L’éducation me parait donc la clef pour changer la donne et notamment l’éducation par l’exemple : lorsqu’une petite fille voit sa mère réussir et être épanouie professionnellement, elle peut s’identifier.

Être une femme scientifique et être mère n’est pas toujours une équation simple dans le cadre de nos organisations de travail actuelles. La période d’absence suite à une maternité n’est pas si facile à concilier avec l’avancement des travaux de recherche.

Cette phase devrait être mieux accompagnée, mais surtout comprise et totalement acceptée. Nos critères d’évaluation du travail réalisé par les femmes scientifiques pourraient s’adapter en conséquence : un rythme d’évaluation respectant les périodes d’absence, moins de pression sur le nombre d’articles publiés à l’année N par exemple. Mais il me semble que les choses évoluent positivement dans ce sens depuis quelques années.

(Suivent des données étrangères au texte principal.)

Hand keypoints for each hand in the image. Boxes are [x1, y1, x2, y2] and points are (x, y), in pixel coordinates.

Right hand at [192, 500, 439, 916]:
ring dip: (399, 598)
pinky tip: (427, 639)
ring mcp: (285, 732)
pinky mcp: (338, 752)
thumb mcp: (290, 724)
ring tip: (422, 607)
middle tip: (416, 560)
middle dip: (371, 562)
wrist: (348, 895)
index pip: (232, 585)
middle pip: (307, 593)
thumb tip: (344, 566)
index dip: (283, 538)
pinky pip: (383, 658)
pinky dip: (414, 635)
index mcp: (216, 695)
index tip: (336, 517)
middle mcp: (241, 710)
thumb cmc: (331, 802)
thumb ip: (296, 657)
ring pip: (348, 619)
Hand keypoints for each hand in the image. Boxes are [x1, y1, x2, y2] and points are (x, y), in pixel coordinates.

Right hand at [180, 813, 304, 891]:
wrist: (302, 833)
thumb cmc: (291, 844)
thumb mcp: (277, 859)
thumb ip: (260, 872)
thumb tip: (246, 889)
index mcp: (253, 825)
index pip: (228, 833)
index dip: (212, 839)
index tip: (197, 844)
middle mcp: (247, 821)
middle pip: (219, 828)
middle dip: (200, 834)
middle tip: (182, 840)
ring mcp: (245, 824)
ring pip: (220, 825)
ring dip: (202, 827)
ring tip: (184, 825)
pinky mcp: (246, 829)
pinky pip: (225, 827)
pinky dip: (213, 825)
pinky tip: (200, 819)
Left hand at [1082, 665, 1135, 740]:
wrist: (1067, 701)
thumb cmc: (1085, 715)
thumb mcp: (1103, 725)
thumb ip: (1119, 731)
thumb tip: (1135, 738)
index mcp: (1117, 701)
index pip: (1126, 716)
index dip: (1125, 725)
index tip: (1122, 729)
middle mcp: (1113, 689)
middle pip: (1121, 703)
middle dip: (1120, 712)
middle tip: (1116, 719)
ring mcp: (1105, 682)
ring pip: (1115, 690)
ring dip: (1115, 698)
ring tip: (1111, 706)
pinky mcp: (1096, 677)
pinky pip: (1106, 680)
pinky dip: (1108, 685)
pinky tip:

Que représente pour vous la journée internationale des droits des femmes ?

A. B‑K. : J’aurais souhaité qu’elle n’existe plus. Mais en l’état actuel des choses elle reste malheureusement utile.

Si vous n’aviez pas embrassé cette carrière, qu’auriez-vous aimé faire ?

A. B‑K. : Lorsque j’ai changé de carrière, je me suis familiarisée avec le droit. On pourrait croire que c’est un peu rébarbatif, mais pas du tout. Il y a dans la démarche juridique des similitudes sur le plan intellectuel avec la recherche scientifique, des mécanismes de construction de projet assez proches. Si l’on couple à cela l’idée que j’aime être au service des autres, peut-être qu’une carrière de magistrat ne m’aurait pas déplu.

Armelle Bonet-Kerrache au sein de la Délégation régionale Occitanie Méditerranée. © Claudia Pereira

Un mot de la fin ?

A. B‑K. : J’ai envie de dire aux plus jeunes, femmes et hommes, qui se posent des questions sur leur avenir professionnel, de faire ce qu’ils veulent…mais de le faire bien. Ne vous mettez pas de barrière, ne préjugez pas de vos capacités à réussir et donnez-vous les moyens.